Predicted Medal Tables@Top End Sports
There are numerous systems for ranking the success of countries at the Olympics, usually based on actual results at the Olympic Games. Described below is the method of prediction modelling of expected results to rank countries, and leads to another method that ranks countries based on actual results compared to that predicted. These would not necessarily be the most success countries, but those that performed much better than expected.
Predictions have mostly come from economics scholars. There is also the predictions of the Olympic Medal Tracker from USAToday, which predicts the specific winners of each event. We have used the prediction results of those listed below to compare to the actual lists from the last few Olympics. See the predictions from 2000, 2004, 2008 and 2012.
Dan Johnson - this prediction model is provided by this professor of economics at Colorado College. The model includes only non-athletic data.
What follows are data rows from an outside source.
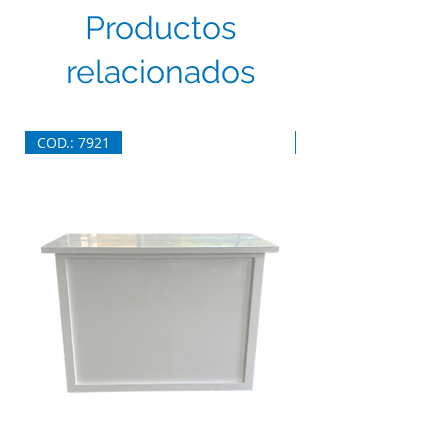
Productos
relacionados
COD.: 7921
COD.: 7920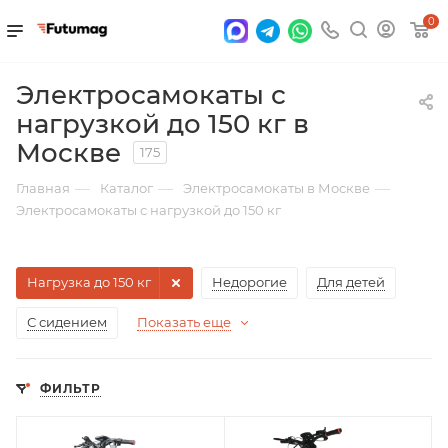
0
Электросамокаты с
нагрузкой до 150 кг в
Москве
175
—
—
—
Главная
Каталог
Электросамокаты в Москве
Электросамокаты с нагрузкой до 150 кг
Нагрузка до 150 кг
Недорогие
Для детей
С сидением
Показать еще
ФИЛЬТР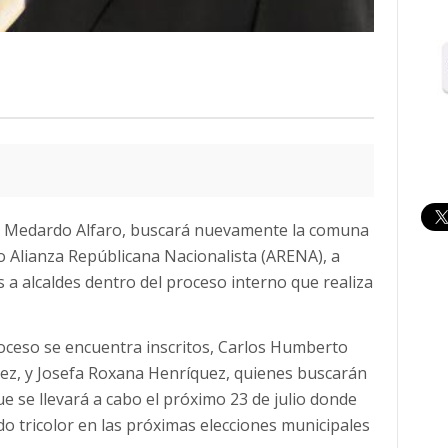
ca, Medardo Alfaro, buscará nuevamente la comuna
o Alianza Repúblicana Nacionalista (ARENA), a
es a alcaldes dentro del proceso interno que realiza
proceso se encuentra inscritos, Carlos Humberto
mez, y Josefa Roxana Henríquez, quienes buscarán
ue se llevará a cabo el próximo 23 de julio donde
do tricolor en las próximas elecciones municipales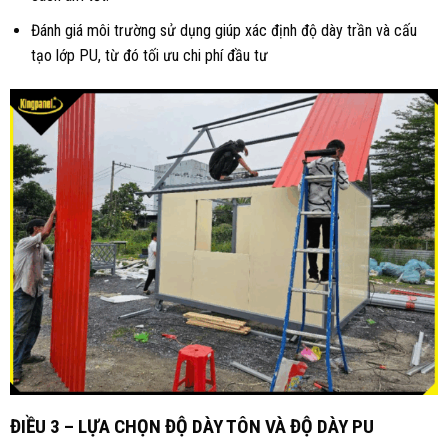
Đánh giá môi trường sử dụng giúp xác định độ dày trần và cấu
tạo lớp PU, từ đó tối ưu chi phí đầu tư
ĐIỀU 3 – LỰA CHỌN ĐỘ DÀY TÔN VÀ ĐỘ DÀY PU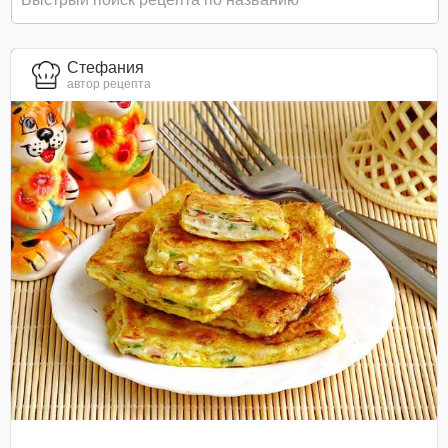
Стефания
автор рецепта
Historically, the prediction model included these five key variables: income per capita, population, political structure, climate, and a host nation advantage and using data from every participating nation since 1952. The model was updated for the 2012 predictions, removing political structure and climate factors and adding a host nation effect and a "nation-specific cultural effect". See the paper Johnson D. & A. Ali (2004), A Tale of Two Seasons: Participation and Medal Counts at the Summer and Winter Olympic Games, Social Science Quarterly, 85 (4), 974-93. More information is available at http://faculty1.coloradocollege.edu/~djohnson/Olympic.html. His predictions have been compared for 2004, 2008 and 2012.
Andrew B. Bernard of the Tuck School at Dartmouth. A forecasting model incorporating four factors: measures of available resources, population and per capita income, as well as the share of medals in the most recent Summer Olympics and a host effect. His research publications include: Bernard A.B and Busse, M, "Who Wins the Olympic Games: Economics Resources and Medal Totals," The Review of Economics and Statistics, 2004, Vol 86. No. 1. More information is available at mba.tuck.dartmouth.edu/andrew.bernard/olympicmedals.htm. His predictions have been compared for 2000, 2004, 2008.
Olympic Medal Tracker - as provided by USAToday, produced in partnership with Infostrada Sports. It uses an algorithm to rank athletes and teams in each Olympic event based on recent results. For more information see www.usatoday.com/sports/olympics/medal-tracker.htm. These predictions have been compared for 2012.
Sports Myriad - another prediction based on predicting individual medalists like the Medal Tracker above, by Beau Dure. Sports Myriad shifts though each sport and projects the winners in London, based on past results. The list will be updated based on recent data such as World Cups and World Championships. For more info see http://www.sportsmyriad.com/. These predictions have been compared for 2012.
Price Waterhouse - a model based on the following factors: Population; Average income levels (measured by GDP per capita at PPP exchange rates); Whether the country was previously part of the former Soviet bloc (including Cuba in this case); Whether the country is the host nation; and Medal shares in the previous Olympic Games. As PWC have only predicted total medals, their figures are yet to be analyzed.